**Data excerpts:**
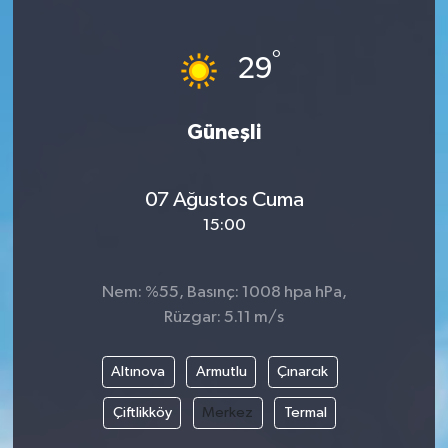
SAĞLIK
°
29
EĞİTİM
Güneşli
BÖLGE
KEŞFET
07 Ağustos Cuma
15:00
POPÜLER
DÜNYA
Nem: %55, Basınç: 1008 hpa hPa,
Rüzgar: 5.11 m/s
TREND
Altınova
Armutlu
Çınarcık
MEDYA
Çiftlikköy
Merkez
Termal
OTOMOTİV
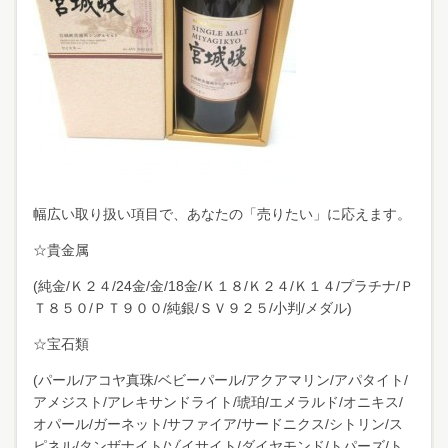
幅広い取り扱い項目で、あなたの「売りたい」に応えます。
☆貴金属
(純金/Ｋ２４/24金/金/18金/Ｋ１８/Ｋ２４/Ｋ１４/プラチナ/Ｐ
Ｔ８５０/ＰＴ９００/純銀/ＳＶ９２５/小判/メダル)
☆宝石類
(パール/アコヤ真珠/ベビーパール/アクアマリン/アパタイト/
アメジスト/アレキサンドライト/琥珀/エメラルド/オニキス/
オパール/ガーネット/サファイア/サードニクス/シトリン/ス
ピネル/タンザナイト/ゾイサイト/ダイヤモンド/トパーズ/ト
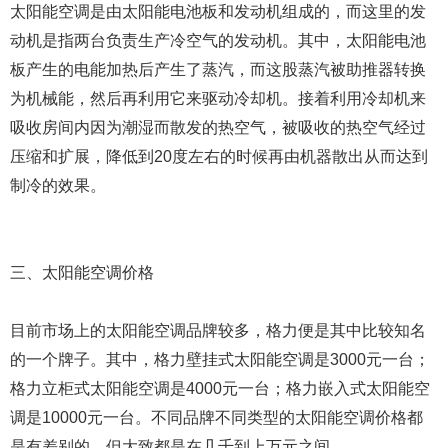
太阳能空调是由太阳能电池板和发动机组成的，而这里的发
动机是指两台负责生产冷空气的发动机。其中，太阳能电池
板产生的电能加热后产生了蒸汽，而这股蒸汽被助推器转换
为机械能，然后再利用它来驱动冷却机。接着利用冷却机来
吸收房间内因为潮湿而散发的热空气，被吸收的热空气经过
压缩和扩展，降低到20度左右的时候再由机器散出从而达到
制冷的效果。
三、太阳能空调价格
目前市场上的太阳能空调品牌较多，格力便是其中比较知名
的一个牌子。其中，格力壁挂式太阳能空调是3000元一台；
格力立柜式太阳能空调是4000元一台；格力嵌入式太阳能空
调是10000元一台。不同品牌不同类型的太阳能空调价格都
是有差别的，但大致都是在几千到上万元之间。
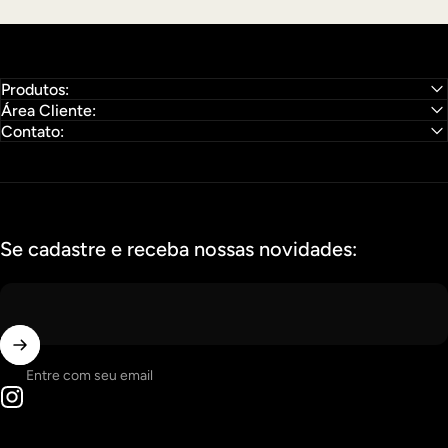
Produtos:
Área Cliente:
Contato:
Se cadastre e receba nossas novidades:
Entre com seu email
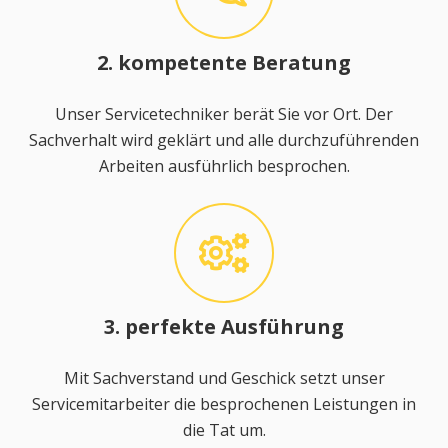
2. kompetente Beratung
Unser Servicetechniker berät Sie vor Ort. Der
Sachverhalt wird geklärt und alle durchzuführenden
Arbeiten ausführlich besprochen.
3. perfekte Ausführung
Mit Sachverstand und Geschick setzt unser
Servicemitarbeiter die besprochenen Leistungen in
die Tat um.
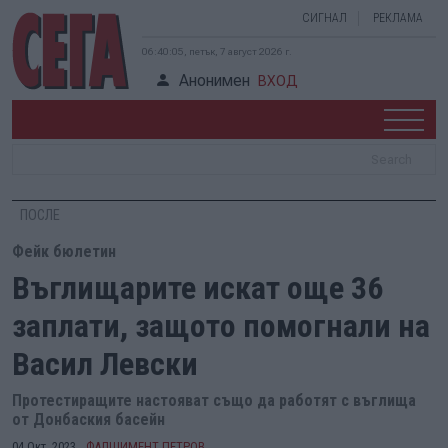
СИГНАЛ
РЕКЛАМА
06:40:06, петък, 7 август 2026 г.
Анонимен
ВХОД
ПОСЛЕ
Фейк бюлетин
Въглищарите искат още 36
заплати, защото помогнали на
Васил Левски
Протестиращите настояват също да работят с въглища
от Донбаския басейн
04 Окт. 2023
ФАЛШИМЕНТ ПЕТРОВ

**What is expected:** Please render the lines above as a Markdown table with the columns Row and Text, numbering the rows from 1 and leaving out blank lines. Omit the pictures from the answer.

**Solution to this task:**
| Row | Text |
|---|---|
| 1 | SAĞLIK |
| 2 | ° |
| 3 | 29 |
| 4 | EĞİTİM |
| 5 | Güneşli |
| 6 | BÖLGE |
| 7 | KEŞFET |
| 8 | 07 Ağustos Cuma |
| 9 | 15:00 |
| 10 | POPÜLER |
| 11 | DÜNYA |
| 12 | Nem: %55, Basınç: 1008 hpa hPa, |
| 13 | Rüzgar: 5.11 m/s |
| 14 | TREND |
| 15 | Altınova |
| 16 | Armutlu |
| 17 | Çınarcık |
| 18 | MEDYA |
| 19 | Çiftlikköy |
| 20 | Merkez |
| 21 | Termal |
| 22 | OTOMOTİV |
| 23 | 幅広い取り扱い項目で、あなたの「売りたい」に応えます。 |
| 24 | ☆貴金属 |
| 25 | (純金/Ｋ２４/24金/金/18金/Ｋ１８/Ｋ２４/Ｋ１４/プラチナ/Ｐ |
| 26 | Ｔ８５０/ＰＴ９００/純銀/ＳＶ９２５/小判/メダル) |
| 27 | ☆宝石類 |
| 28 | (パール/アコヤ真珠/ベビーパール/アクアマリン/アパタイト/ |
| 29 | アメジスト/アレキサンドライト/琥珀/エメラルド/オニキス/ |
| 30 | オパール/ガーネット/サファイア/サードニクス/シトリン/ス |
| 31 | ピネル/タンザナイト/ゾイサイト/ダイヤモンド/トパーズ/ト |
| 32 | 太阳能空调是由太阳能电池板和发动机组成的，而这里的发 |
| 33 | 动机是指两台负责生产冷空气的发动机。其中，太阳能电池 |
| 34 | 板产生的电能加热后产生了蒸汽，而这股蒸汽被助推器转换 |
| 35 | 为机械能，然后再利用它来驱动冷却机。接着利用冷却机来 |
| 36 | 吸收房间内因为潮湿而散发的热空气，被吸收的热空气经过 |
| 37 | 压缩和扩展，降低到20度左右的时候再由机器散出从而达到 |
| 38 | 制冷的效果。 |
| 39 | 三、太阳能空调价格 |
| 40 | 目前市场上的太阳能空调品牌较多，格力便是其中比较知名 |
| 41 | 的一个牌子。其中，格力壁挂式太阳能空调是3000元一台； |
| 42 | 格力立柜式太阳能空调是4000元一台；格力嵌入式太阳能空 |
| 43 | 调是10000元一台。不同品牌不同类型的太阳能空调价格都 |
| 44 | 是有差别的，但大致都是在几千到上万元之间。 |
| 45 | Produtos: |
| 46 | Área Cliente: |
| 47 | Contato: |
| 48 | Se cadastre e receba nossas novidades: |
| 49 | Entre com seu email |
| 50 | 2. kompetente Beratung |
| 51 | Unser Servicetechniker berät Sie vor Ort. Der |
| 52 | Sachverhalt wird geklärt und alle durchzuführenden |
| 53 | Arbeiten ausführlich besprochen. |
| 54 | 3. perfekte Ausführung |
| 55 | Mit Sachverstand und Geschick setzt unser |
| 56 | Servicemitarbeiter die besprochenen Leistungen in |
| 57 | die Tat um. |
| 58 | СИГНАЛ |
| 59 | РЕКЛАМА |
| 60 | 06:40:06, петък, 7 август 2026 г. |
| 61 | Анонимен |
| 62 | ВХОД |
| 63 | ПОСЛЕ |
| 64 | Фейк бюлетин |
| 65 | Въглищарите искат още 36 |
| 66 | заплати, защото помогнали на |
| 67 | Васил Левски |
| 68 | Протестиращите настояват също да работят с въглища |
| 69 | от Донбаския басейн |
| 70 | 04 Окт. 2023 |
| 71 | ФАЛШИМЕНТ ПЕТРОВ |